━━━ Supplied passage

Hi there,
Although the post is about parenting, it is not content exclusive to parents. Most of us are the victims of conditional parenting, and it is good to reflect on its effect on our social interaction. It may sound to many of you as widely discussed parenting techniques. But what I want to convey is the radical idea of unconditional parenting.
. . .
“Baba.. you know teacher Marvis love me all the time”, said my four year old. I was unsure of the point he wanted to make. Marvis is an exceptional teacher who is so loving and nurturing for preschoolers.
“Of course, she loves you, dear”, I replied
“She loves me when I do good, and she loves me when I do bad also”, he made his point clear.
I was speechless for a moment. I got overwhelmed by many simultaneous thoughts. Why does the teacher say that?. Isn’t it promoting bad behaviours?. If she is indifferent to good and bad behaviours, how they will choose the good ones?.Then even scarier thought came to me. He might be thinking that I don’t love him when he does something bad; that my love is conditional upon his good behaviour.
. . .
I was dwelling on this thought for months and was recently re-ignited by the book, “Unconditional Parenting” by Alfie Kohn.
Different approaches for controlling children
What are your objectives when you respond to your children? What is the best thing that you are hoping for? For most parents, it is obedience and control. But if you ask the parent, what do you wish for your child's future, they will say "independent, creative, happy etc”. But are we thinking about these objectives when we try to control the child?
Controlling has different tools which vary with changing morals of the society. Vaguely, we can categorise them (with increasing acceptance)
Corporal punishment<Verbal punishment < love withdrawal< material positive reinforcement < verbal positive reinforcement.

━━━━━━

Tasks and exercises:
• A. Summarize the post on unconditional parenting in three sentences.
• B. Carry the post on unconditional parenting forward from the point where it stops.
The listing that follows is not needed for anything here.

━━━ Data to examine

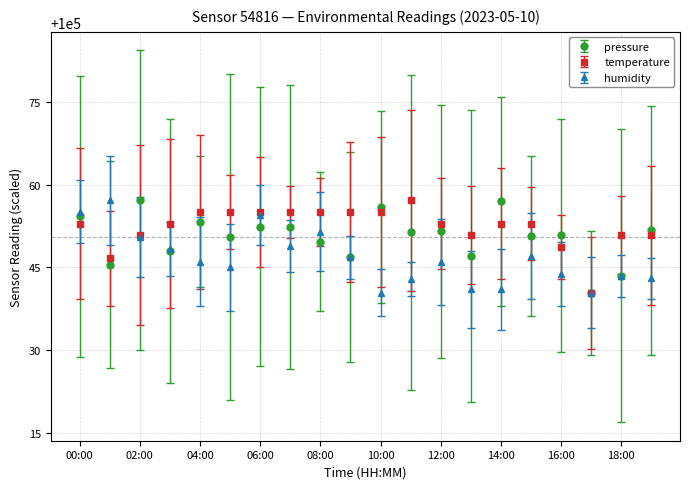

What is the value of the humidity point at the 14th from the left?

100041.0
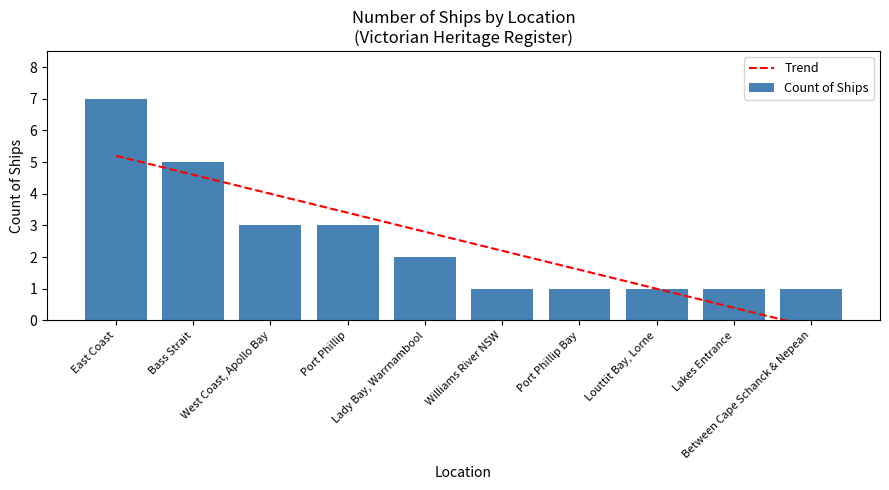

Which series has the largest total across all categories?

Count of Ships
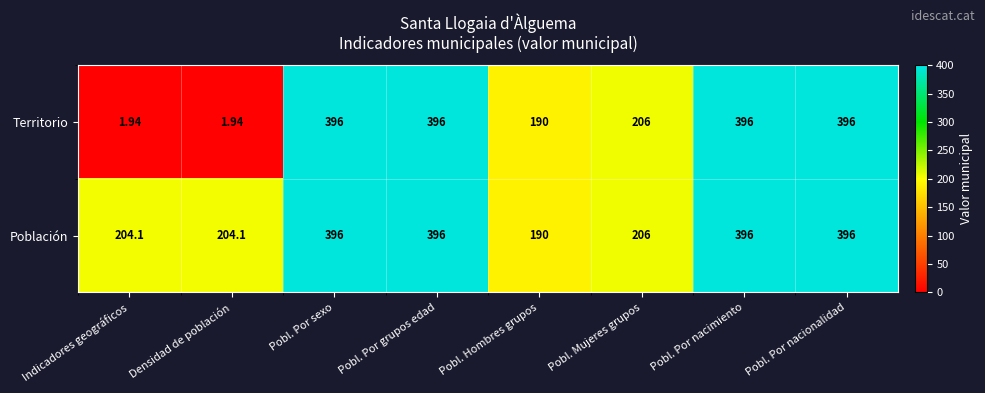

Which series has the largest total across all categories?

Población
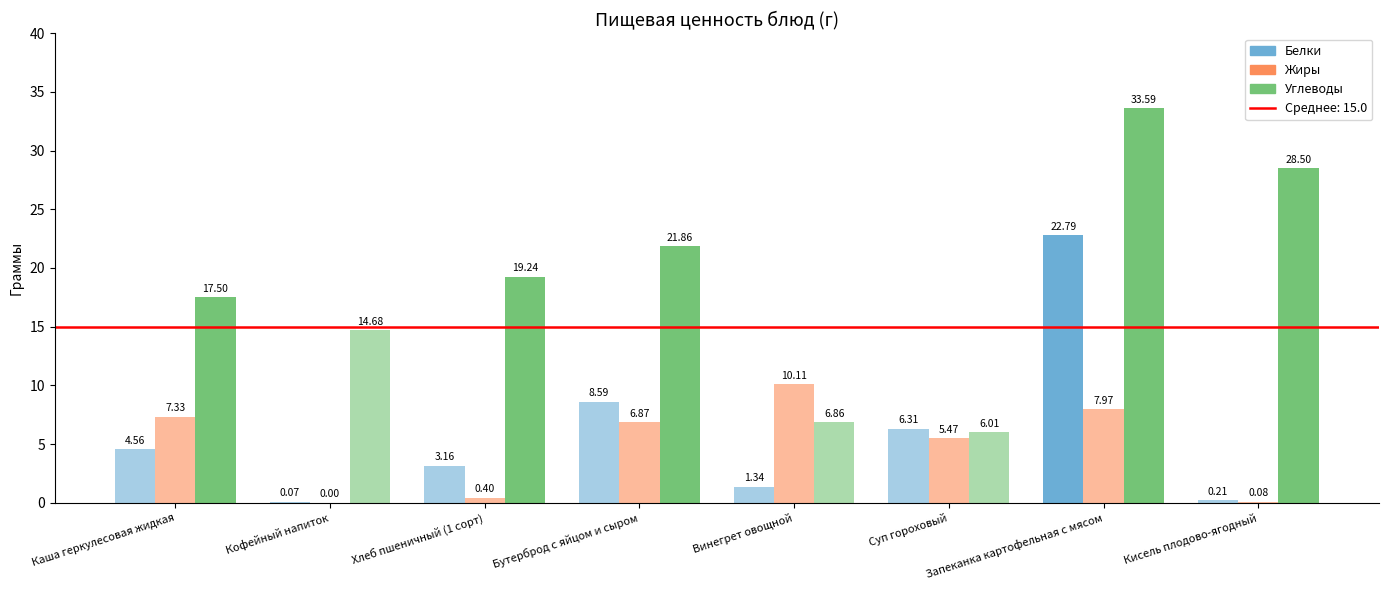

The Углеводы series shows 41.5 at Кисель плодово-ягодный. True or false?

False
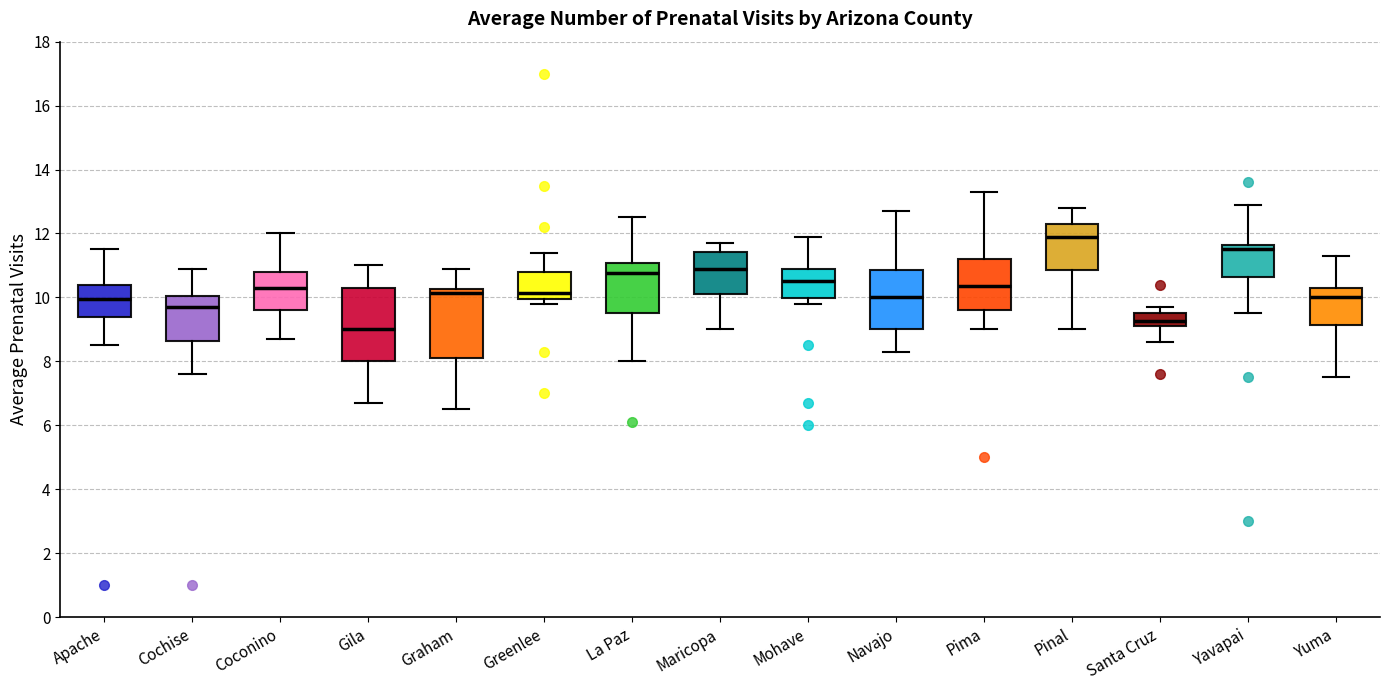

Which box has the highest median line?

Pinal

━━━━━━
━━━ Data to examine

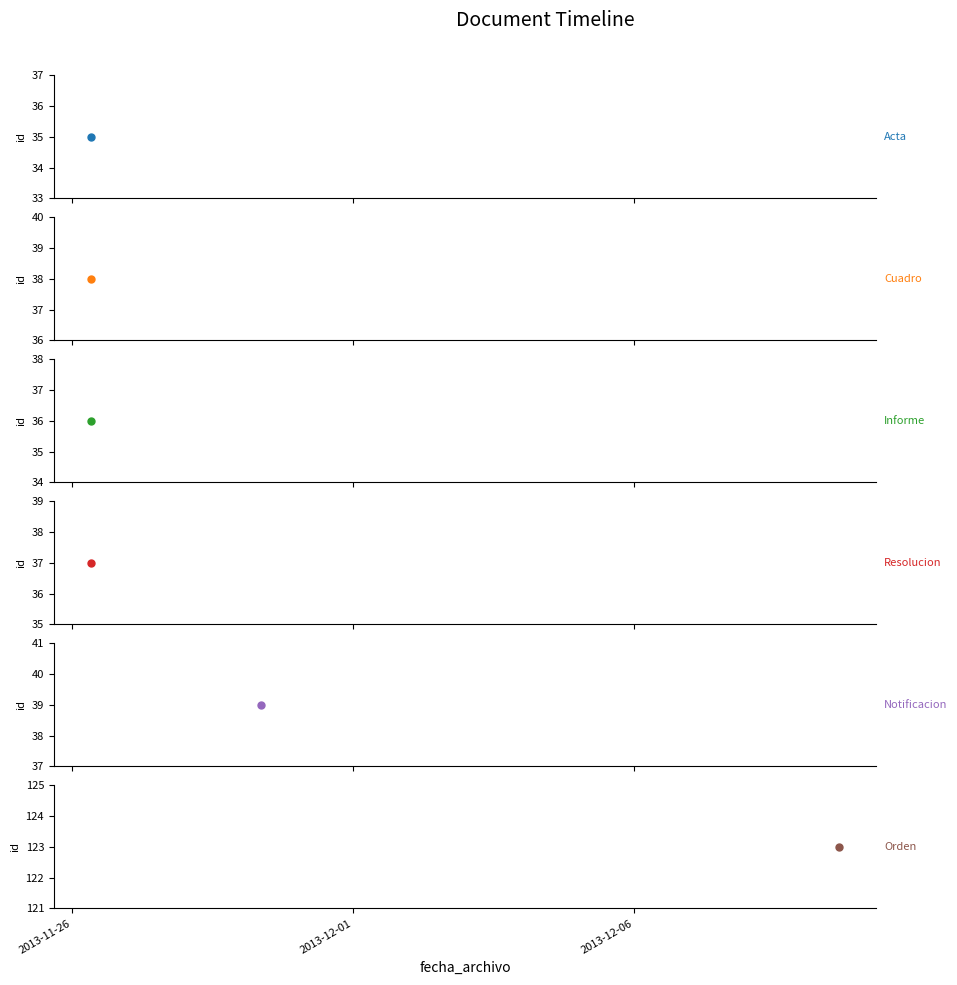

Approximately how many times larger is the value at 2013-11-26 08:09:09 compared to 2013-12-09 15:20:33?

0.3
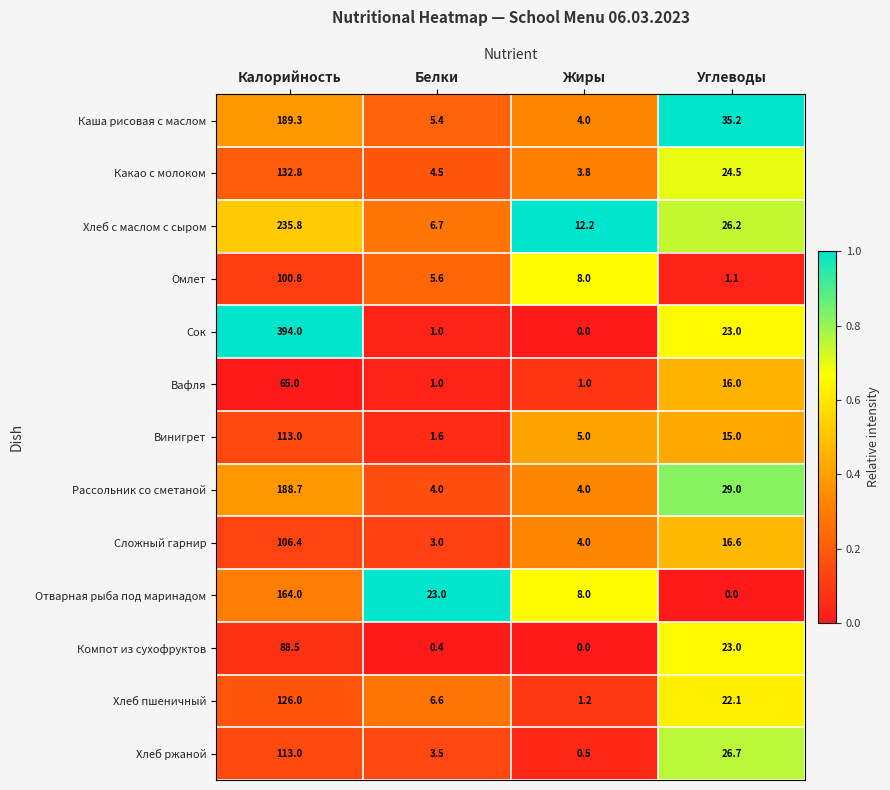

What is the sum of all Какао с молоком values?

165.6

━━━━━━
━━━ Data to examine

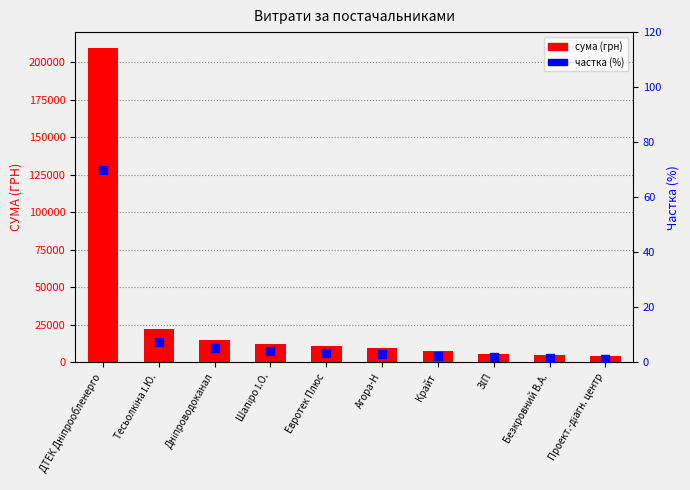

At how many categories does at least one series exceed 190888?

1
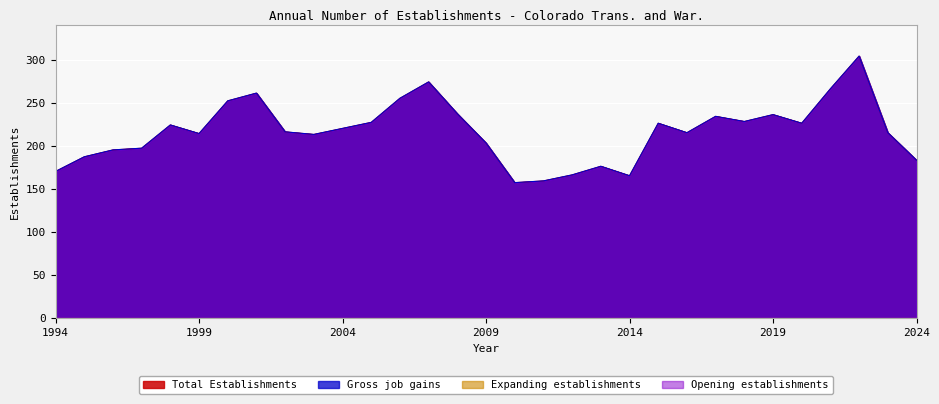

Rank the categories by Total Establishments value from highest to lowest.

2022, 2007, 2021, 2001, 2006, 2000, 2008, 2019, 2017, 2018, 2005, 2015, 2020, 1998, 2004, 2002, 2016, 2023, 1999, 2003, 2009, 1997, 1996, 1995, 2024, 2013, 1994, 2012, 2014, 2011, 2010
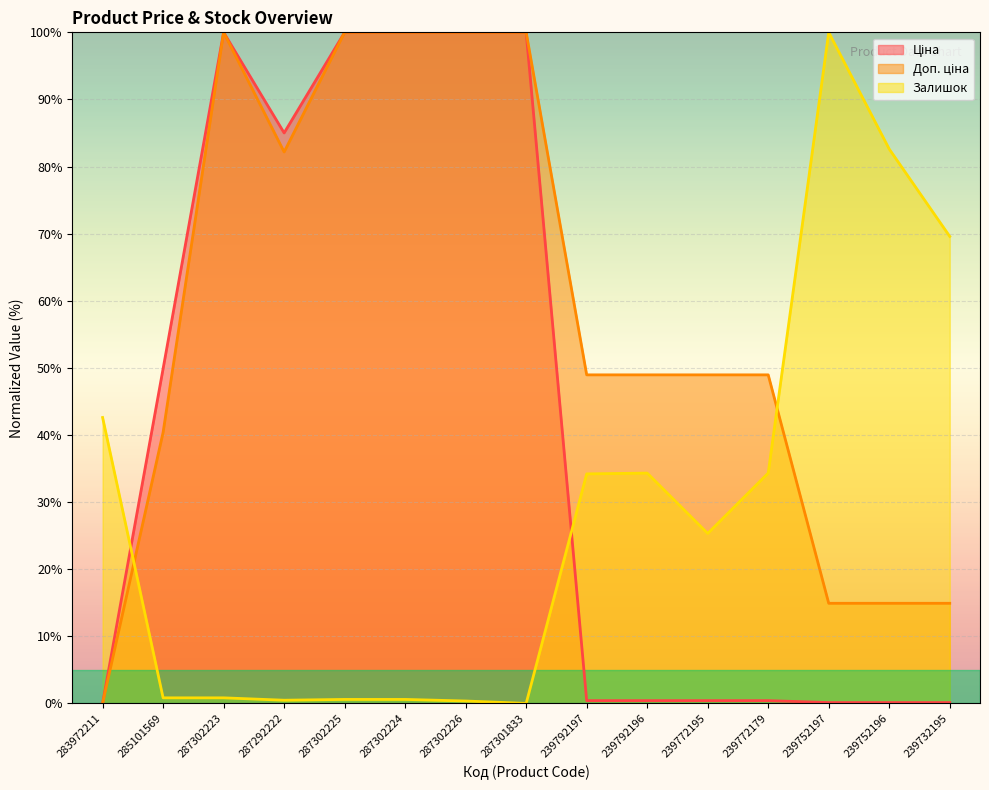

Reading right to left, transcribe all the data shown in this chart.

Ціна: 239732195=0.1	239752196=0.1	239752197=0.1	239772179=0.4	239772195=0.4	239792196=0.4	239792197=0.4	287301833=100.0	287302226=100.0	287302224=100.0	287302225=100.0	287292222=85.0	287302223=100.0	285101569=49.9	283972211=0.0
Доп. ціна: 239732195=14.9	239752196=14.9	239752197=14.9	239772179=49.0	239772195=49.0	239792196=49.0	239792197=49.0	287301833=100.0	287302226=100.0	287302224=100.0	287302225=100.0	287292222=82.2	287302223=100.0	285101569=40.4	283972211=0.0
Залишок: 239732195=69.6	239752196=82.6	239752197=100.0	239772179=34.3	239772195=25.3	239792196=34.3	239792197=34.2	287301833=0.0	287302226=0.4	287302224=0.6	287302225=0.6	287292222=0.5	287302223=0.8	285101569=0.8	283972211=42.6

━━━━━━

Results of the exercise:
• A. The writer's four-year-old said that his preschool teacher, Marvis, loves him both when he does good and when he does bad, which left the writer worried that the child might see parental love as conditional on good behavior. These thoughts were renewed by Alfie Kohn's book "Unconditional Parenting." The post notes that most parents respond to children aiming for obedience and control, even though they wish for their child to be independent, creative and happy, and it ranks tools of control by increasing acceptance, from corporal punishment to verbal positive reinforcement.

• B.
Approach to parenting may pick any of these tools. But the basic objective remains the same, "to control your children". Have you thought about the after-effects of such a childhood?
Horrors of corporal punishments
It was 4th standard. Our classroom was at the edge of the building divided into two classes, class 4A and 4B, by a wooden separator. On a physical education period, our Hindi teacher came in.
“ Mam, where is the PE teacher, we want to play football, can we get a ball”.
The whole job of the PE teacher was to get us football occasionally. I remember when he joined the school, there were some physical exercise sessions in the assembly. We hoped he will allow us to play in the PE period, which is otherwise taken by the maths teacher. But most of the time he let us down. We did not know what he was supposed to teach or do. For us, he was the ball keeper. But at the end of the day, we learned his main purpose in school.
“He is not coming, and you are not going out. Exams are coming and study quietly”, the teacher responded.
I don’t know what is it about the subject, I always had bad Hindi teachers. I studied the language for 5 years but never managed to develop an interest. This particular teacher had many idiosyncrasies which we used to mock. One of my classmate Subair, who is considered a mischievous kid, started imitating her. He was one of the veterans of the 4th standard as he is repeating the year after failing the exam!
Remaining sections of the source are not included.